» Lesetext:
══════

Wenn das aber allein darauf hinausläuft, die Nutzer dort „abzuholen“, wo sie sind und sie nicht im Sinne eines Bildungsauftrags auch in das Unbekannte mitzunehmen, führt das zwangsläufig zur Verflachung des Programms. Ausdruck dieser Tendenz ist der von rbb und WDR eingeführte „erweiterte Kulturbegriff“. Als ob es jetzt Aufgabe der Sender wäre, zu definieren, was Kultur ist. Das ist eine maßlose Selbstüberschätzung.
Der Kulturbegriff steht nicht im Belieben derjenigen, die die Sender organisieren. Fachkundige und erfahrene Moderatoren werden bevormundet und zum Beispiel angehalten, möglichst „emphatisch“ rüberzukommen, Rückblicke in die Geschichte zu vermeiden und tunlichst „nach vorn“ zu blicken. Zuviel Fachkompetenz stört, wird ihnen von kulturfernen Managern gesagt. Wir erleben Tendenzen, Hörer und Zuschauer durch Weichspülen anspruchsvoller Inhalte zu gewinnen. Damit aber sind die Sender auf dem Weg, sich den Ast abzusägen, der sie hält.

══════

» Daten zur Prüfung:
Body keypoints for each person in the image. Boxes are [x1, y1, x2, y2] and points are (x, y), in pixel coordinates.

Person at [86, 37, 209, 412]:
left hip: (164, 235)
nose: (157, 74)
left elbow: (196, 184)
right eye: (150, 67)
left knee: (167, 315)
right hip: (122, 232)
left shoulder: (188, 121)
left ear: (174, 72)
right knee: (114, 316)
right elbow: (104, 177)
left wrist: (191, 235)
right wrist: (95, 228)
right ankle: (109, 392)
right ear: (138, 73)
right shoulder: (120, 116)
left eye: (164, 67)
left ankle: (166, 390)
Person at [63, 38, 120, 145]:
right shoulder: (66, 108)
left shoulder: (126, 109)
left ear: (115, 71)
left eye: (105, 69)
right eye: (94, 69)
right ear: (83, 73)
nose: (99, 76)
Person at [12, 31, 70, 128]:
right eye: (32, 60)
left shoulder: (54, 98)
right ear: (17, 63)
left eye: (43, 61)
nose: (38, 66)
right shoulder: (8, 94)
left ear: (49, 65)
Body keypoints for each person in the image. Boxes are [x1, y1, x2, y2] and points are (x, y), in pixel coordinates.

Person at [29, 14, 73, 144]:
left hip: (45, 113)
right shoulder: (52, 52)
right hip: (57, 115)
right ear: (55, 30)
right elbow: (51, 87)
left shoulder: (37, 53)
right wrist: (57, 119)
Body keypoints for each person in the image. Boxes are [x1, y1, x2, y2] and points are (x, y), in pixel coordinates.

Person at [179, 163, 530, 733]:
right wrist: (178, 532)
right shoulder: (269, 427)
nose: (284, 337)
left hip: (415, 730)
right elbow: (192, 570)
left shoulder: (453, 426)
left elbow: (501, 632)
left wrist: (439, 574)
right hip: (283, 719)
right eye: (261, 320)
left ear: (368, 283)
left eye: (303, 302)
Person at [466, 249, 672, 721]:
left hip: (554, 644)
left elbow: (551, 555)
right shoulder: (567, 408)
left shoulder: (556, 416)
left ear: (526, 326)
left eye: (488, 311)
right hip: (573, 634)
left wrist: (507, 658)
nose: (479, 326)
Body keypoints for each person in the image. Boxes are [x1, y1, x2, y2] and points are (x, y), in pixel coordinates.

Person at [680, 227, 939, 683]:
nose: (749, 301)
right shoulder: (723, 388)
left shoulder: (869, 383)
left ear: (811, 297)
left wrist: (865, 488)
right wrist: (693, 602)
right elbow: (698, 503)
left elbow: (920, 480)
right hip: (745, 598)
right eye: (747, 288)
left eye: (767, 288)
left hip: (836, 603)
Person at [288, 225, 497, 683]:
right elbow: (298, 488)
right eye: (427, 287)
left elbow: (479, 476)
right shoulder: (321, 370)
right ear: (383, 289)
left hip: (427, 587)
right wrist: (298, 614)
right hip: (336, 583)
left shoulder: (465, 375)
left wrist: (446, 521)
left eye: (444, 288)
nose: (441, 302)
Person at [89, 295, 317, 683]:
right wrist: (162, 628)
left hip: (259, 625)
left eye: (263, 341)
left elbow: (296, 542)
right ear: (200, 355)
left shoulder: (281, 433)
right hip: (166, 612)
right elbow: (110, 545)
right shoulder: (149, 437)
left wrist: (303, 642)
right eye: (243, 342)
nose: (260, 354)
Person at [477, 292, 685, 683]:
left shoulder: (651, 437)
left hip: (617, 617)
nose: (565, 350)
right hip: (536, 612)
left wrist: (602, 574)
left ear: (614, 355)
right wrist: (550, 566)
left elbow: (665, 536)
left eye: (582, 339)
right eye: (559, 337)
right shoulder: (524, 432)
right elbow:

══════

Schreiben Sie aus dem Lesetext alles von „Wenn das aber“ bis einschließlich „eine maßlose Selbstüberschätzung.“ wörtlich ab.

Wenn das aber allein darauf hinausläuft, die Nutzer dort „abzuholen“, wo sie sind und sie nicht im Sinne eines Bildungsauftrags auch in das Unbekannte mitzunehmen, führt das zwangsläufig zur Verflachung des Programms. Ausdruck dieser Tendenz ist der von rbb und WDR eingeführte „erweiterte Kulturbegriff“. Als ob es jetzt Aufgabe der Sender wäre, zu definieren, was Kultur ist. Das ist eine maßlose Selbstüberschätzung.